I know GCC's built-in functions:
__builtin_clz
, __builtin_clzl
, __builtin_clzll
__builtin_ffs
, __builtin_ffsl
, __builtin_ffsll
However, these functions only work with 32- and 64-bit integers.
I also found some SSE instructions:
__lzcnt16
, __lzcnt
, __lzcnt64
As you may guess, these only work with 16-, 32- and 64-bit integers.
Is there any similar, efficient built-in functionality for 128-bit integers?
Upvotes: 5
Views: 6223
Reputation: 3998
Yakk's answer works well for all kinds of targets as long as gcc supports 128 bit integers for the target.
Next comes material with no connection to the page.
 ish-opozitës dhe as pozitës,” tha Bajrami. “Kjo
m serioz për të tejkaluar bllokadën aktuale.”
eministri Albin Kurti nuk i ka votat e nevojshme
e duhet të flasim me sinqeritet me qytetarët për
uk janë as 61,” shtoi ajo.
However, note that on the x86-64 platform, with an Intel Haswell processor or newer, there is a more efficient solution:
#include <immintrin.h>
#include <stdint.h>
// tested with compiler options: gcc -O3 -Wall -m64 -mlzcnt
inline int lzcnt_u128 (unsigned __int128 u) {
uint64_t hi = u>>64;
uint64_t lo = u;
lo = (hi == 0) ? lo : -1ULL;
return _lzcnt_u64(hi) + _lzcnt_u64(lo);
}
The _lzcnt_u64 intrinsic compiles (gcc 5.4) to the lzcnt instruction, which is well defined for a zero input (it returns 64), in contrary to gcc's __builtin_clzll(). The ternary operator compiles to the cmove instruction.
Upvotes: 5
Reputation: 275760
inline int clz_u128 (uint128_t u) {
uint64_t hi = u>>64;
uint64_t lo = u;
int retval[3]={
__builtin_clzll(hi),
__builtin_clzll(lo)+64,
128
};
int idx = !hi + ((!lo)&(!hi));
return retval[idx];
}
this is a branch free variant. Note that more work is done than in the branchy solution, and in practice the branching will probably be predictable.
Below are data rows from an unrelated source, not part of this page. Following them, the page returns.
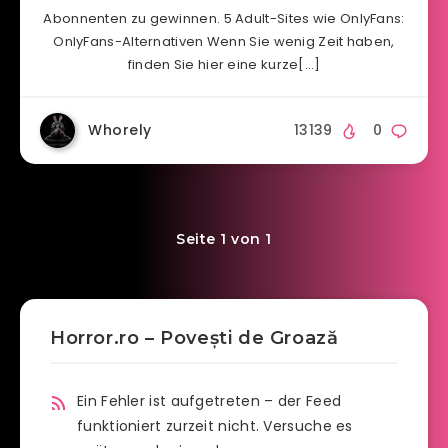
Abonnenten zu gewinnen. 5 Adult-Sites wie OnlyFans:
OnlyFans-Alternativen Wenn Sie wenig Zeit haben,
finden Sie hier eine kurze[…]
Whorely
13139
0
Seite 1 von 1
Horror.ro – Povești de Groază
Ein Fehler ist aufgetreten – der Feed
funktioniert zurzeit nicht. Versuche es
It also relies on __builtin_clzll
not crashing when fed 0: the docs say the result is undefined, but is it just unspecified or undefined?
Upvotes: 6
Reputation: 22328
Assuming a 'random' distribution, the first non-zero bit will be in the high 64 bits, with an overwhelming probability, so it makes sense to test that half first.
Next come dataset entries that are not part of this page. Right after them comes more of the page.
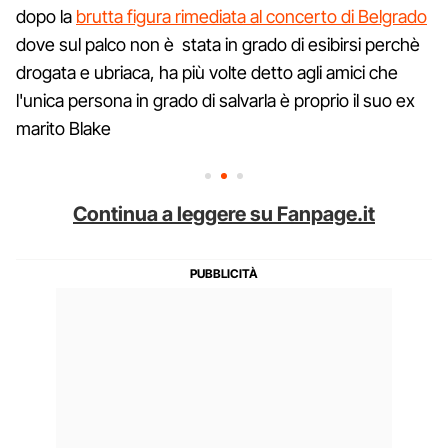
dopo la
brutta figura rimediata al concerto di Belgrado
dove sul palco non è stata in grado di esibirsi perchè
drogata e ubriaca, ha più volte detto agli amici che
l'unica persona in grado di salvarla è proprio il suo ex
marito Blake
Continua a leggere su Fanpage.it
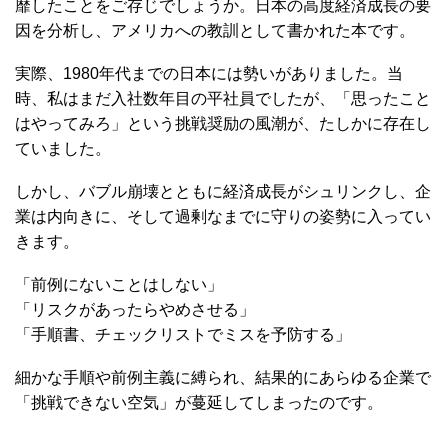
靡したことをご存じでしょうか。日本の高度経済成長の要
因を分析し、アメリカへの教訓として書かれた本です。
実際、1980年代までの日本には勢いがありました。当
時、私はまだ入社数年目の平社員でしたが、「思ったこと
はやってみろ」という挑戦奨励の風潮が、たしかに存在し
ていました。
しかし、バブル崩壊とともに経済成長がシュリンクし、企
業は内向きに、そして過剰なまでに守りの姿勢に入ってい
きます。
「前例にないことはしない」
「リスクがあったらやめさせる」
「手順書、チェックリストでミスを予防する」
細かな手順や前例主義に縛られ、結果的にあらゆる企業で
「挑戦できない空気」が蔓延してしまったのです。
Have a look at the code generated for:
/* inline */ int clz_u128 (uint128_t u)
{
unsigned long long hi, lo; /* (or uint64_t) */
int b = 128;
if ((hi = u >> 64) != 0) {
b = __builtin_clzll(hi);
}
else if ((lo = u & ~0ULL) != 0) {
b = __builtin_clzll(lo) + 64;
}
return b;
}
I would expect gcc to implement each __builtin_clzll
using the bsrq
instruction - bit scan reverse, i.e., most-significant bit position - in conjunction with an xor
, (msb ^ 63)
, or sub
, (63 - msb)
, to turn it into a leading zero count. gcc might generate lzcnt
instructions with the right -march=
(architecture) options.
Edit: others have pointed out that the 'distribution' is not relevant in this case, since the HI uint64_t needs to be tested regardless.
Upvotes: 4